• **Instructions for the task**: Print the text of each row below word for word, leaving out the pictures.

• **Input data**:
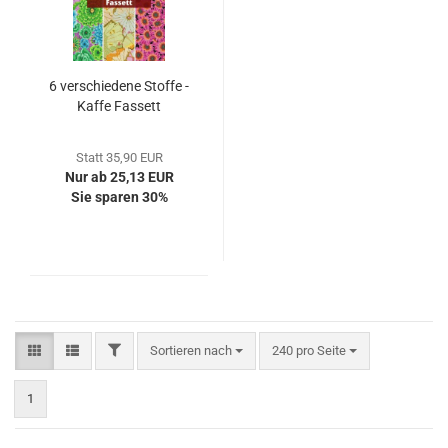
6 verschiedene Stoffe -
Kaffe Fassett
Statt 35,90 EUR
Nur ab 25,13 EUR
Sie sparen 30%
FILTER
Sortieren nach
pro Seite
Sortieren nach
240 pro Seite
1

• **Exercise response**:
6 verschiedene Stoffe -
Kaffe Fassett
Statt 35,90 EUR
Nur ab 25,13 EUR
Sie sparen 30%
FILTER
Sortieren nach
pro Seite
Sortieren nach
240 pro Seite
1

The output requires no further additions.